In the previous phase, we created a cell signature for each data cell and stored this CP on the blockchain. The next phase is the Hash Variance Algorithm (HVA) phase. Cell signatures created using SHA256 in the previous (ethereum phase) will serve as inputs to this phase. The function of the HVA mechanism is shown in Algorithm 1. This can reduce the computational overhead of both DBSA and Ethereum and increase the system throughput. This phase mainly utilizes semantic web technologies such as SPARQL, SWRL rules, reasoning engine, and Jena framework to fetch calculated cell signatures from the previous phase and calculate runtime cell signatures of CPs by fetching shared records from the shared part of database applications by using the SPARQL query. In other words, we need to calculate the difference between CPs (Ethereum and shared database) and then compare them one by one according to the Fixed-Length Hash (FLH) threshold set in advance. If a difference is found, it will be considered as an attack and modified record.

Fig. 2.
figure 2

Classes of Severity Level Detection Ontology

DBSA: The above HVA phase has described the basic structure and mechanism of data breach detection. Based on the above methodology, the calculated output value of the HVA phase can be forwarded. It is necessary to forward the final output of HVA to the DBSA phase to calculate the severity score. In this phase, severity level detection ontology is developed to calculate the breach severity index score. The presented DBSA mechanism in this synopsis uses severity assessment methodology [17] provided by the European Union Agency for Network and Information Security (ENISA). ENISA introduced a severity level assessment formula [17] to calculate the overall severity score, which is shown below in Eq. 2.

$$\begin{aligned} Severity\_level\_score= DPF * ER+ SB \end{aligned}$$
(2)

where DPF is a data processing factor, ER is the ease of recognition, and SB denotes a breach situation. Furthermore, DPF includes classified breached data as simple, behavioral, financial, and sensitive. ER evaluates how easily a certain person is identified using breached data. The ER can be negligible, limited, significant, or maximum. Whereas SB includes malicious intents and security loss in terms of confidentiality, integrity, and availability.

The methodology, as mentioned above, is implemented in the DBSA phase. Severity level detection ontology is developed to apply these guidelines using the recommended methodology [17]. The main classes and subclasses are shown in Fig. 2. In addition, SWRL rules are developed to indicate the data breach’s severity level. However, two rules are modeled for the proof of concept, as shown below.

Rule1: Affected_DO(?ado), Breach_Detected(?bd)(?ado dc: hasSB Min)

(?ado dc:hasER Negligible)(?ado dc: hasDPF Simple) —>

(?bd dc: setFlag Low)

Rule2: Affected_DO(?ado), Breach_Detected(?bd)(?ado dc: hasSB Confidentiality_loss)(?ado dc:hasER Maximum)(?ado dc: hasDPF Sensitive) —>

(?bd dc: setFlag High)

4 Conclusion and Future Works

Data Controllers are obliged to implement measures that will facilitate compliance with GDPR and notify the Data Protection Authorities and every affected party (data owner) in case of any data breaches or possible risk of data privacy violation with undue delay (72 h).
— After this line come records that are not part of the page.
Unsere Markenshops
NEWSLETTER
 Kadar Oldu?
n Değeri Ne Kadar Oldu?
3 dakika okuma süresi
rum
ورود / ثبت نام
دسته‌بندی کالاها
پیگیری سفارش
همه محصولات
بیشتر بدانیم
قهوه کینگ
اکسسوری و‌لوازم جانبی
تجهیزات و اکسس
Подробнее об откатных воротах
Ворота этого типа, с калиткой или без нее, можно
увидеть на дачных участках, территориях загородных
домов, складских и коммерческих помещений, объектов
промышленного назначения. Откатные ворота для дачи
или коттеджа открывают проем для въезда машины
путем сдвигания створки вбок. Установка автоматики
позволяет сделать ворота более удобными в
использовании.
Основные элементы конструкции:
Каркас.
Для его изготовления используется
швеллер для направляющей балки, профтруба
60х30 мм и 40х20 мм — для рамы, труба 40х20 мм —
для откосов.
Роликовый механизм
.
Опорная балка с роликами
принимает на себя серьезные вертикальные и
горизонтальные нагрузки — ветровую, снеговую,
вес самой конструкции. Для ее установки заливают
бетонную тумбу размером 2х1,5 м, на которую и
Failure to issue a breach notification within time can result in a heavy fine. However, the ability to effectively detect a data breach is still a critical issue and challenging task. Thus, the Data Controllers must have an efficient system for detecting data breaches within time, along with severity level, and in an appropriate way to manage the personal information within organizations and smart devices. This paper presented a novel semantic-blockchain-based model for rapid data breach detection to protect personal data from breaches and reduce direct and indirect data damage that prevents direct and indirect personal data damage. The proposed model generates alerts against data breaches by taking into account severity assessment details and grading the breach incident according to the Data Owner’s impact and the significance of the breach. In the future, we will implement this system using semantic web and blockchain technologies.